Radical preacher Abu Qatada will not be returning to the UK after being cleared of terror charges in Jordan, the Home Secretary has said.

Qatada, who was deported from Britain after a near-decade long legal battle to remove him, was cleared at a military court in the capital Amman of planning to target Israeli and American tourists and Western diplomats in 2000 in the so-called “millennium plot”.

The 53-year-old, who was previously acquitted in June of charges relating to a foiled plan to attack an American school in Amman in 1999, has now been released from prison.

But ministers moved fast to reassure that he would not return to Britain.

He used every possible legal means to avoid being extradited from the UK

Theresa May, who headed Government efforts to remove Qatada from the UK, said: “The due process of law has taken place in Jordan. That is absolutely as it should be.

“The UK courts here were very clear that Abu Qatada poses a threat to our national security. That’s why we were pleased as a Government to remove him from the UK.

“He is subject to a deportation order, he is also subject to a UN travel ban. That means he will not be returning to the UK.”

Qatada – who was once referred to as “Osama bin Laden’s right-hand man in Europe’’ – was finally deported from Britain last year after a protracted legal battle involving successive home secretaries.

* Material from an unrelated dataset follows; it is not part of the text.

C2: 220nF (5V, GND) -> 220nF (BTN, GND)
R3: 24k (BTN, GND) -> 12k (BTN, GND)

The preacher, who was convicted in absentia and sentenced to 15 years’ imprisonment by a Jordanian court in 2000, had been granted asylum in the UK.

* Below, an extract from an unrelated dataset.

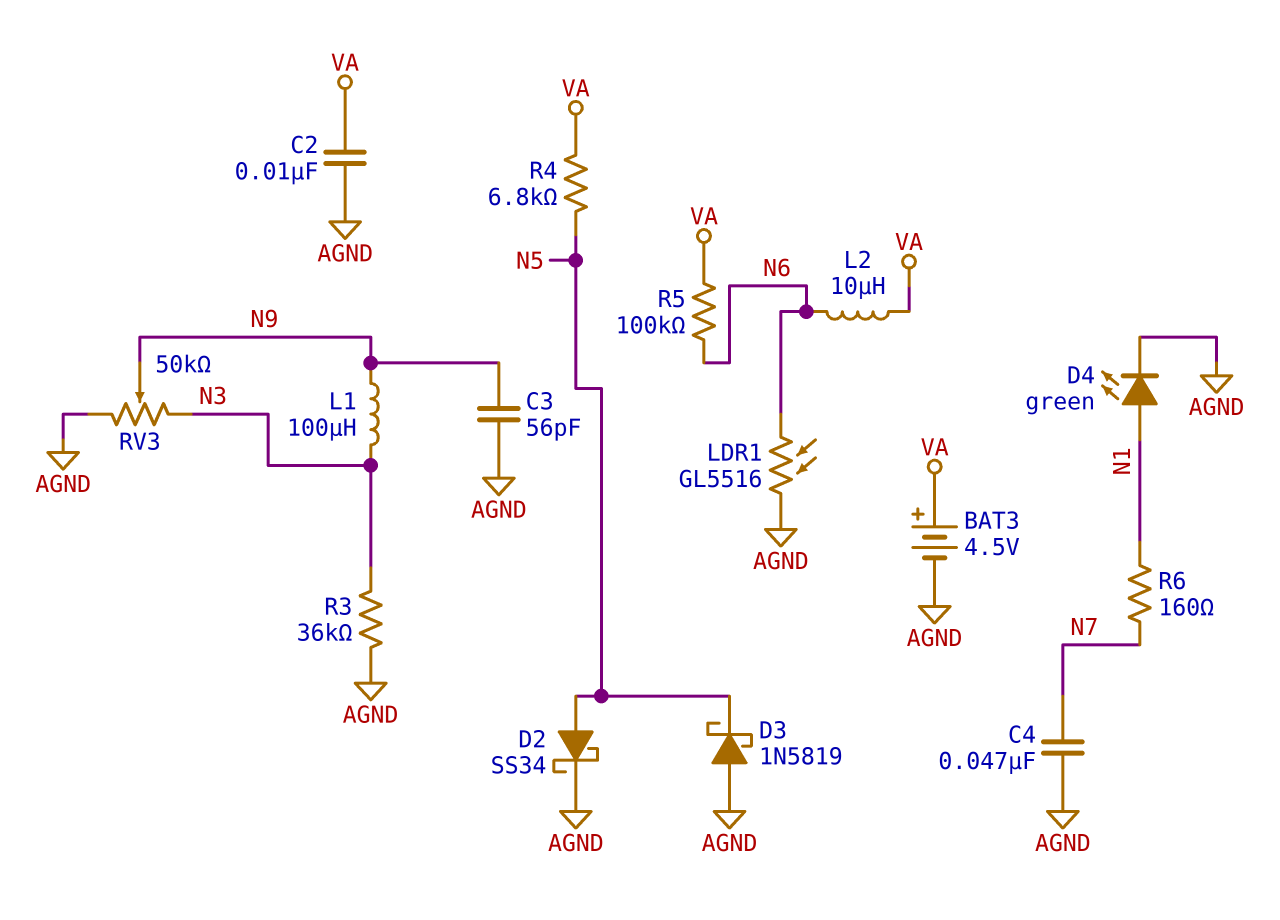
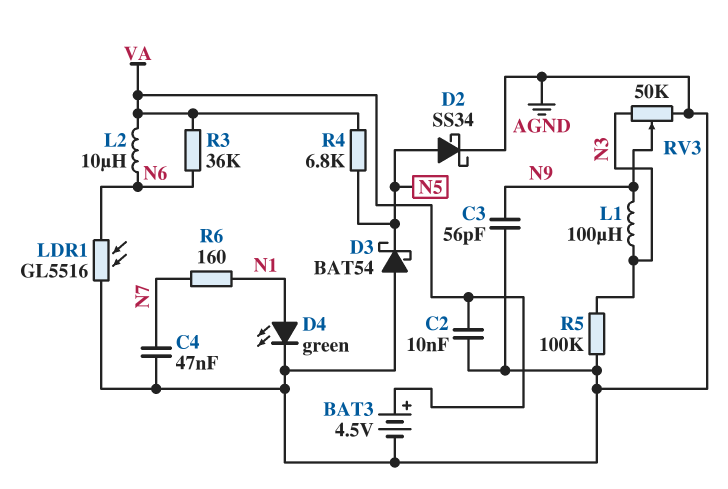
D3: schottky 1N5819 (A AGND, K N5) -> schottky BAT54 (A AGND, K N5)
R3: 36k (AGND, N3) -> 36k (N6, VA)
R5: 100k (N6, VA) -> 100k (AGND, N3)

He was stripped of his refugee status in 2002 when he was detained on suspicion of terrorism charges and in 2005 the Home Office began legal moves to remove him from the country. He was finally flown out in July last year after a memorandum of understanding was signed between the UK and Jordanian governments giving assurances that he would receive a fair trial and that evidence obtained by torture would not be used.

Despite his acquittal, David Blunkett, who was home secretary from 2001 to 2004, said it had been right for the Government to secure his deportation.

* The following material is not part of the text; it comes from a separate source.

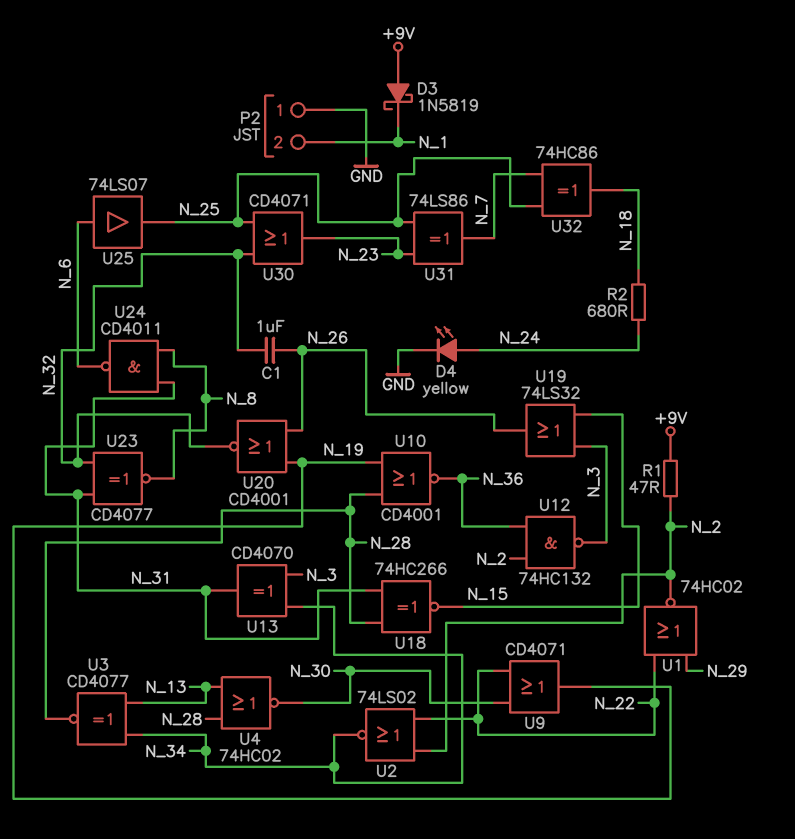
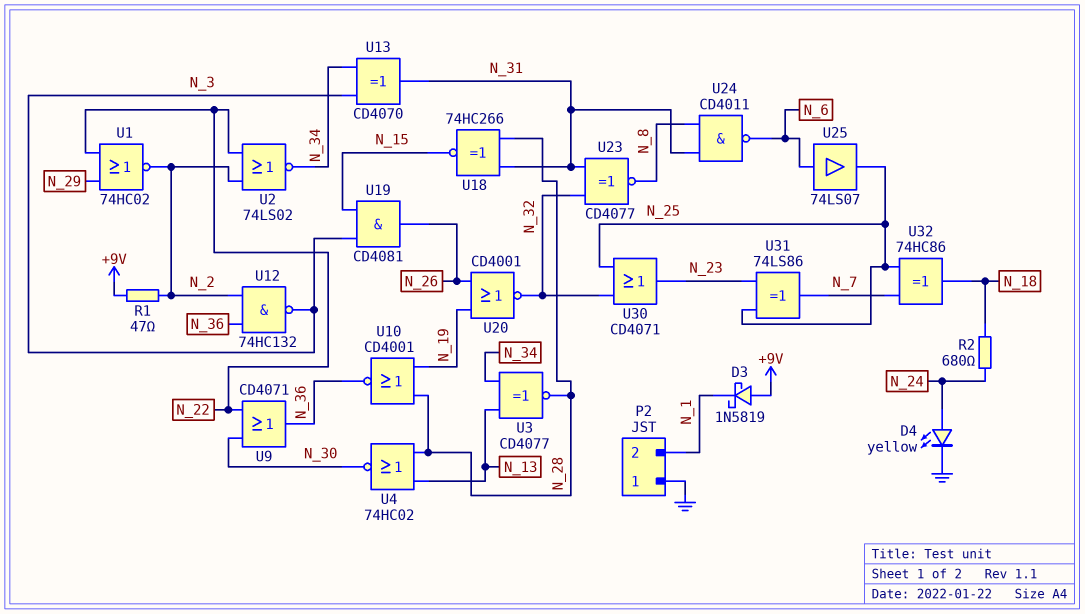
C1: 1uF (N_26, N_32) -> none
U9: OR CD4071 (in N_22, in N_30, out N_19) -> OR CD4071 (in N_22, in N_30, out N_36)
U19: OR 74LS32 (in N_3, in N_15, out N_26) -> AND CD4081 (in N_3, in N_15, out N_26)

He said the way Qatada had been able to “prevaricate’’ for so long meant it was “very, very much more difficult’’ for prosecutors to press charges successfully when he was eventually put on trial. “He used every possible legal means to avoid being extradited from the UK. That made it much more difficult to prove the case going back to 1999, 2000,’’ he told the BBC Radio 4 Today programme.

“It also proves that he was wrong because the case he made against extradition was that he would not receive a fair trial in Jordan and he clearly has.’’

Earlier this month, a renowned jihadi ideologue claimed that eight months ago Qatada issued an appeal to Islamic State militants to release Briton Alan Henning.

Abu Mohammed al-Maqdisi, who served a five-year sentence on terror charges in Jordan, said Qatada’s son told him that the group denied holding the aid worker .

Dilwar Hussain, chair of reform group New Horizons in British Islam, said: “Abu Qatada was deemed to be a threat to our national security so we don’t want him back in the UK.

“His views aren’t those held by ordinary British Muslims. As he’s subject to a deportation order and a travel ban, there’s no risk of him returning to Britain.”